** Opening Records block **

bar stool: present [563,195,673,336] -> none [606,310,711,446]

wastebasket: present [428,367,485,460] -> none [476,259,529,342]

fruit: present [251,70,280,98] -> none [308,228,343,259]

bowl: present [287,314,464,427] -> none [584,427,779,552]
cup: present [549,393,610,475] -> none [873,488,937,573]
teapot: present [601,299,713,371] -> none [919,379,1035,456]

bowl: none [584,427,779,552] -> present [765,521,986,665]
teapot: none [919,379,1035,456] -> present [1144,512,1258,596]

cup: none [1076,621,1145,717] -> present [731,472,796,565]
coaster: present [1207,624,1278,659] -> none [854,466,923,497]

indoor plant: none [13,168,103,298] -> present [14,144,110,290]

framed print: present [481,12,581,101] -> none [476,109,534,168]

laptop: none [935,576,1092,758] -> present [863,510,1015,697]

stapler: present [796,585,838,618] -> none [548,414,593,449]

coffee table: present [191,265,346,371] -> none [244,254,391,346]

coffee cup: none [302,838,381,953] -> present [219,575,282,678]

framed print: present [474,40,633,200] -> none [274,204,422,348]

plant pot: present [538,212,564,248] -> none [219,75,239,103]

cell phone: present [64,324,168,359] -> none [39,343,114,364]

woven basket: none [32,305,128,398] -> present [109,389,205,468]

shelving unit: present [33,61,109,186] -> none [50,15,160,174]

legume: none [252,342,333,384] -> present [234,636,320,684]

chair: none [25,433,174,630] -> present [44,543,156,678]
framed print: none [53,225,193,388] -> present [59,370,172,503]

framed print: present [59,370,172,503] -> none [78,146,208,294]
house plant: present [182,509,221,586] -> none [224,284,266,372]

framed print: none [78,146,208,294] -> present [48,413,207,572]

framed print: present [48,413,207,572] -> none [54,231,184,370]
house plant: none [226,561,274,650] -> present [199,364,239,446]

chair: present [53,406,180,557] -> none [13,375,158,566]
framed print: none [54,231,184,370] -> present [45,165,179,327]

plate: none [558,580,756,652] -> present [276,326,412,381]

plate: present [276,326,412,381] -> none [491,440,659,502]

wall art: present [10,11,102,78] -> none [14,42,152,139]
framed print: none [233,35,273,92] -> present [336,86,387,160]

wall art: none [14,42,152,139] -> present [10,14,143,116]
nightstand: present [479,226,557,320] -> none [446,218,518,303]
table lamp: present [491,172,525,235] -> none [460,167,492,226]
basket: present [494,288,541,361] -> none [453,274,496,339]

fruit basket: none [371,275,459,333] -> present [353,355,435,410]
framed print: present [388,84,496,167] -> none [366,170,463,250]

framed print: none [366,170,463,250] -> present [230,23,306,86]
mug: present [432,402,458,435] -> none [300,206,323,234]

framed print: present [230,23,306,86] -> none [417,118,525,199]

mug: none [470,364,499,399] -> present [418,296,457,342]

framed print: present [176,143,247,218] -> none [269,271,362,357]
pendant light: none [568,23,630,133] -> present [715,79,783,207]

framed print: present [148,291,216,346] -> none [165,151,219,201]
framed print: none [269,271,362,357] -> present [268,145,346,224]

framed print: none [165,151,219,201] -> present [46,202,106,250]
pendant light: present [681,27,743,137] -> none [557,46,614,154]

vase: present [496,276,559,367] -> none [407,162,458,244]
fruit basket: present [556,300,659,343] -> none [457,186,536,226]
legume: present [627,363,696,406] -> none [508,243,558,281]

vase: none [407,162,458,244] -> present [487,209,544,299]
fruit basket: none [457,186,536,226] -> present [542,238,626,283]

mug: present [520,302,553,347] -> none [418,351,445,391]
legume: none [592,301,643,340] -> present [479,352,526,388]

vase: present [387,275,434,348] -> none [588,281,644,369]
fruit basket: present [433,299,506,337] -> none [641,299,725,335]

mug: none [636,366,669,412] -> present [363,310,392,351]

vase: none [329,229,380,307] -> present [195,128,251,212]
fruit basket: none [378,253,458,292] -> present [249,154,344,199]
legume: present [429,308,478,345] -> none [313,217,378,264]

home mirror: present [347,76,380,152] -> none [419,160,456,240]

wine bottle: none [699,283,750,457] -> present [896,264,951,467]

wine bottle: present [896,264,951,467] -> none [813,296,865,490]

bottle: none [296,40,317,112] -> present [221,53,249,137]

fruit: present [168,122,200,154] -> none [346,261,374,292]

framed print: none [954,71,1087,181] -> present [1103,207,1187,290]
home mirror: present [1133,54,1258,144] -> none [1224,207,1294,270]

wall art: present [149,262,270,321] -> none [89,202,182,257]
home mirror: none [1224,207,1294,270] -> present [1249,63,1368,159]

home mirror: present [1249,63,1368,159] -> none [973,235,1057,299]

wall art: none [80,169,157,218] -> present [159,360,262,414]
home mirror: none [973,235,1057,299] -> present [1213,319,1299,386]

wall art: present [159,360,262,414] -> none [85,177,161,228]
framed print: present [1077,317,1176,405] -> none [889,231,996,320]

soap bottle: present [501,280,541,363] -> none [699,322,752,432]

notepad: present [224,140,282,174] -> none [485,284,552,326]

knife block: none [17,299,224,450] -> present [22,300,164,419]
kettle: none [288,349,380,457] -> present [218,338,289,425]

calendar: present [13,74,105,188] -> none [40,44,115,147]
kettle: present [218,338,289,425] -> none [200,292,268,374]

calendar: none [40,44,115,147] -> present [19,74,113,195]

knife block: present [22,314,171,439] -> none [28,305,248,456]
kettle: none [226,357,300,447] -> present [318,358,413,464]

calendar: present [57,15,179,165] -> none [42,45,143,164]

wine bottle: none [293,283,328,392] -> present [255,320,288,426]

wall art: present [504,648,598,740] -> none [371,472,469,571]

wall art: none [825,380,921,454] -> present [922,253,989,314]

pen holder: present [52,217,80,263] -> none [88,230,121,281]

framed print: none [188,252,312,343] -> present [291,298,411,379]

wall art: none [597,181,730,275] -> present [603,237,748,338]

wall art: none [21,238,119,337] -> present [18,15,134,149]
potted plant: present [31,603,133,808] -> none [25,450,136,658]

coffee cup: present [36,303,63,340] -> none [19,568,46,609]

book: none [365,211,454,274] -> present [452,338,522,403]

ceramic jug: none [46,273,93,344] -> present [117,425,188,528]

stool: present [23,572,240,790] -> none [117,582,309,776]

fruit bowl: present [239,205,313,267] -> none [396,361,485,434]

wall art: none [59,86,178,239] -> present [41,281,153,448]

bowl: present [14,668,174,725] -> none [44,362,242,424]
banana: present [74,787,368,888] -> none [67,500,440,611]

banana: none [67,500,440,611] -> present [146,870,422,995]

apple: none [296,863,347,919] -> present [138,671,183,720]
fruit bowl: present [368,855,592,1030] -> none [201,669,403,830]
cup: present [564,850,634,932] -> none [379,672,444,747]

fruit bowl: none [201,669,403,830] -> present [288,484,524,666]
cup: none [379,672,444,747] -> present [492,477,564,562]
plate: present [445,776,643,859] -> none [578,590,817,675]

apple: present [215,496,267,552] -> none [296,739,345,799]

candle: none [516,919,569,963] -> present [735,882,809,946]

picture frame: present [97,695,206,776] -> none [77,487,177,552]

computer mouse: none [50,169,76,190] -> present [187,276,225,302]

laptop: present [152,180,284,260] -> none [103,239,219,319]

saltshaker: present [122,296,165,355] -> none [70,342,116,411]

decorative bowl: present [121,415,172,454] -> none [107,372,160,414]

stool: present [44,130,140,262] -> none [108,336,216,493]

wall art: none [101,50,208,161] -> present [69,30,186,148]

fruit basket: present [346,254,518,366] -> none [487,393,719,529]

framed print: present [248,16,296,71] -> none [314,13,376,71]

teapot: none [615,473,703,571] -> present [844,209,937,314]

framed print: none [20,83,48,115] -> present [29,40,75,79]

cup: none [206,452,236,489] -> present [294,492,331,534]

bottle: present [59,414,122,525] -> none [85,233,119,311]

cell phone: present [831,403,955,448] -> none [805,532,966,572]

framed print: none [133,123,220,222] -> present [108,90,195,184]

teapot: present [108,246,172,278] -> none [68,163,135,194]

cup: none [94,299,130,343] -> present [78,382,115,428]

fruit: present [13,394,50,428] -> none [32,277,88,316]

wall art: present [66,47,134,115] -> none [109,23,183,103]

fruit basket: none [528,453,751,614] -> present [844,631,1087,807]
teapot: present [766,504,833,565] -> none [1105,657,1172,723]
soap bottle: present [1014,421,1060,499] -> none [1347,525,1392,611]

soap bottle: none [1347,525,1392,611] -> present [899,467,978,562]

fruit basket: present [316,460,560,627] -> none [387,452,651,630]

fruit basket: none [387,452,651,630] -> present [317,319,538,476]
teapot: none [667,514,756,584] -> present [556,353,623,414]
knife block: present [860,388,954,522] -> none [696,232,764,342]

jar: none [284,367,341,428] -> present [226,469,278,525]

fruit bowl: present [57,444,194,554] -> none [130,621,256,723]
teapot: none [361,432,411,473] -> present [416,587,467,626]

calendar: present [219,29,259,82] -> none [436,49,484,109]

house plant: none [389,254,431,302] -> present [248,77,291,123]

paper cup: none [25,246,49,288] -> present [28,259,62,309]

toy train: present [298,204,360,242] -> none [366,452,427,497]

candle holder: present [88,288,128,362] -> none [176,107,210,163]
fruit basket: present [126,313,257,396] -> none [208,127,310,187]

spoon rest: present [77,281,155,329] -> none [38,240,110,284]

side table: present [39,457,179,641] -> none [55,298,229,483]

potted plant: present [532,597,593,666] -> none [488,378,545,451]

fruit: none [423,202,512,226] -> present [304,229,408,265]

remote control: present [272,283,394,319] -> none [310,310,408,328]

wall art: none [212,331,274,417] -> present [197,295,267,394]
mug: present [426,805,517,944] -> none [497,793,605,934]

** Closing Records block **

To-do item: Return exactly the lines above from the line that has "saltshaker: present [122,296,165,355]" through the line that has "fruit: present [13,394,50,428]", inclusive, and nothing else.

Result below:
saltshaker: present [122,296,165,355] -> none [70,342,116,411]

decorative bowl: present [121,415,172,454] -> none [107,372,160,414]

stool: present [44,130,140,262] -> none [108,336,216,493]

wall art: none [101,50,208,161] -> present [69,30,186,148]

fruit basket: present [346,254,518,366] -> none [487,393,719,529]

framed print: present [248,16,296,71] -> none [314,13,376,71]

teapot: none [615,473,703,571] -> present [844,209,937,314]

framed print: none [20,83,48,115] -> present [29,40,75,79]

cup: none [206,452,236,489] -> present [294,492,331,534]

bottle: present [59,414,122,525] -> none [85,233,119,311]

cell phone: present [831,403,955,448] -> none [805,532,966,572]

framed print: none [133,123,220,222] -> present [108,90,195,184]

teapot: present [108,246,172,278] -> none [68,163,135,194]

cup: none [94,299,130,343] -> present [78,382,115,428]

fruit: present [13,394,50,428] -> none [32,277,88,316]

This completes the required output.